SELECTED PASSAGE:
# Hurricane Isaias & Oak Island



## Ray (Aug 5, 2020)

Several of you have contacted me individually, so I thought I'd post this publicly to cover all bases.

Isaias came ashore about 10 miles south of us, putting us on the eastern part of the eyewall. Oak Island made national news for the general destruction of the beach area, but we live on the north side of the east-west-oriented island, on the intracoastal waterway. The green dot is us; the red was wiped out.



The water came up about 5 feet higher than expected, over our pier railings. The "damage" we sustained was to our mulch and our backs and muscles as we cleaned up.

Apparently a storm surge jumped on top of a full-moon high tide. The local marinas were wiped out as the floating docks exceeded the height of their pilings. (My floating dock has very tall pilings, so nothing happened to it, our boat, or us.) Here is a before and after photo of a nearby one:






That little gray bar near the bottom was what used to be the fuel dock, where the very large vessel is shown in the upper photo.

Needless to say, we are grateful to be safe and damage-free.

Thanks to all who cared enough to inquire.


----------



## abax (Aug 5, 2020)

Thank you for posting Ray. I'm a worrier and need reassurance. So
glad you escaped with little damage.


----------



## DrLeslieEe (Aug 5, 2020)

Sweet apples! That was close. Glad you and family, as well as orchids, are safe.


----------



## Guldal (Aug 6, 2020)

But here, for the grace of God, go you! Glad to hear you are sound and safe, Ray!


----------



## KateL (Aug 7, 2020)

Wow, Ray. That was a close one. My heart goes out to your neighbors. Best, Kate


----------



## southernbelle (Aug 7, 2020)

Ray said:


> Several of you have contacted me individually, so I thought I'd post this publicly to cover all bases.
> 
> Isaias came ashore about 10 miles south of us, putting us on the eastern part of the eyewall. Oak Island made national news for the general destruction of the beach area, but we live on the north side of the east-west-oriented island, on the intracoastal waterway. The green dot is us; the red was wiped out.
> 
> ...


Thankful for the little land it had to cross before getting to you!! I grew up in Louisiana so have a healthy respect for these things, even at Cat 1.


----------



## Silverwhisp (Aug 8, 2020)

Jiminy! Glad to hear you’re okay.


----------

TASKS TO PERFORM:
1. In the Oak Island thread, how much higher than expected did the water come up?
2. Please reproduce the part of the Oak Island thread starting with "Thankful for the" and going on through "(Aug 8, 2020)".
3. Using the Oak Island thread, mark each statement yes or no and quote the words that decide it: (a) Isaias came ashore about 10 miles north of Ray's home. (b) Ray's floating dock has very tall pilings. (c) southernbelle grew up in Louisiana.
The lines after this point were taken from a separate source, not from the Oak Island thread.

MATERIAL PROVIDED:
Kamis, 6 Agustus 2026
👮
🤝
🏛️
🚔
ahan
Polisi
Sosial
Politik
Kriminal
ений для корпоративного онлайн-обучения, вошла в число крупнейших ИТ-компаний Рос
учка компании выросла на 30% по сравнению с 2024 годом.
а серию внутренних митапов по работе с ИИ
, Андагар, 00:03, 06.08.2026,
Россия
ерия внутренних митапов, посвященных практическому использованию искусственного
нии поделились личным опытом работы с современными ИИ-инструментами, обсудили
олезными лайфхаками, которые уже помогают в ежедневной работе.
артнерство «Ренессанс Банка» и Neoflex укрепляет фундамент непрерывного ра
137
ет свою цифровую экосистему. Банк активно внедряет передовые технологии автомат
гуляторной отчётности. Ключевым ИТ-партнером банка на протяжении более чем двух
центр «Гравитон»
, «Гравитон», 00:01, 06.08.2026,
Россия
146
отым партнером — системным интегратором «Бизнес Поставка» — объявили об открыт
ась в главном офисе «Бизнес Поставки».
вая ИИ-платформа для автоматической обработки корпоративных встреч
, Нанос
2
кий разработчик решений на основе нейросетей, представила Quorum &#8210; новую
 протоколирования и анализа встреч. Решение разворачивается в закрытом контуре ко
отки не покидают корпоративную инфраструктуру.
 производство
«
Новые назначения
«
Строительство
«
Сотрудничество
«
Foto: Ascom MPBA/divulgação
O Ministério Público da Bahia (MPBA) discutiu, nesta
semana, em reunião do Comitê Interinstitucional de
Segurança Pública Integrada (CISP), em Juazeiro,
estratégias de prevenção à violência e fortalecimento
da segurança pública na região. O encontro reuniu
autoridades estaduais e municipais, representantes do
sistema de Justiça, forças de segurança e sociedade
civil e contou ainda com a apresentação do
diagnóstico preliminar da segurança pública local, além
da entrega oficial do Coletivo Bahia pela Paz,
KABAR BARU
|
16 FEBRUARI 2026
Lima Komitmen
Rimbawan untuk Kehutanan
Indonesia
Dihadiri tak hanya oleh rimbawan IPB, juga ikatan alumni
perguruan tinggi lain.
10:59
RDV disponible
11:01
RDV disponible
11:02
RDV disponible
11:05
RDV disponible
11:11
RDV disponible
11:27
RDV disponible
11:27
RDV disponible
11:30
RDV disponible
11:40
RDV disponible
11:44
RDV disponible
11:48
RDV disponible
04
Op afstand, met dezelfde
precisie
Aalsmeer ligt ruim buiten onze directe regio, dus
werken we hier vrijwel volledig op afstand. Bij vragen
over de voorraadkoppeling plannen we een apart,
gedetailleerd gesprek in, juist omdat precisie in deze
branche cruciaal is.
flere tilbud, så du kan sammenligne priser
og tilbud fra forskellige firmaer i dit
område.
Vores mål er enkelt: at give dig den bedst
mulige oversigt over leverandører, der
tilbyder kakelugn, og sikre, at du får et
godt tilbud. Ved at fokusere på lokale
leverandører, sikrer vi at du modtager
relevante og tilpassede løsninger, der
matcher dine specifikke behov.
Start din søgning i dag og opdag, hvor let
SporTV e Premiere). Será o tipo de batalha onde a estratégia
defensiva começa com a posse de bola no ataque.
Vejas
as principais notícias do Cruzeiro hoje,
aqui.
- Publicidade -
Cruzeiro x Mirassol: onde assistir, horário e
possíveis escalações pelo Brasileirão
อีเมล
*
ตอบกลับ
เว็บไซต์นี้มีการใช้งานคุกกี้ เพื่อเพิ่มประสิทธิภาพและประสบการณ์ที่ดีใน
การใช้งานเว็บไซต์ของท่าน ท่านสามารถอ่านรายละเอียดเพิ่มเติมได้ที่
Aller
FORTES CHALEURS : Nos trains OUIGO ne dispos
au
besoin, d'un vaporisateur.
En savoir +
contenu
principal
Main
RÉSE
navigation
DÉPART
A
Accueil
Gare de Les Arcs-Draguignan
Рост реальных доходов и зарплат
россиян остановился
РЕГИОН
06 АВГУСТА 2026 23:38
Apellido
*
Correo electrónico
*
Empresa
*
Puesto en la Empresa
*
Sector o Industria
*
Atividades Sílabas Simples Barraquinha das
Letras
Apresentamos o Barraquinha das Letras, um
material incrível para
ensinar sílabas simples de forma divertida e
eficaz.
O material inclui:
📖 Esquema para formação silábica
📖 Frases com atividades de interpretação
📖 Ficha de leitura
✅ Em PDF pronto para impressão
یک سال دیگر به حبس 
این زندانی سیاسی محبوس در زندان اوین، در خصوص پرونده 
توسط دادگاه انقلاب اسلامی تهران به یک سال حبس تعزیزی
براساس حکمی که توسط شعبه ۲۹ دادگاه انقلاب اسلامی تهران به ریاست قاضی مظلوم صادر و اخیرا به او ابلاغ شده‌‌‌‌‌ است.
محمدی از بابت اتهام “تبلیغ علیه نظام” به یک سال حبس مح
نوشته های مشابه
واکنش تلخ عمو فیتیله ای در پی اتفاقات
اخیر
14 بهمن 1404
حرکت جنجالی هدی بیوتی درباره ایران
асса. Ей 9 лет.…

LIST OF ANSWERS:
1. About 5 feet higher than expected, over the pier railings.

2.
Thankful for the little land it had to cross before getting to you!! I grew up in Louisiana so have a healthy respect for these things, even at Cat 1.


----------



## Silverwhisp (Aug 8, 2020)

3.
(a) No: "Isaias came ashore about 10 miles south of us"
(b) Yes: "My floating dock has very tall pilings"
(c) Yes: "I grew up in Louisiana"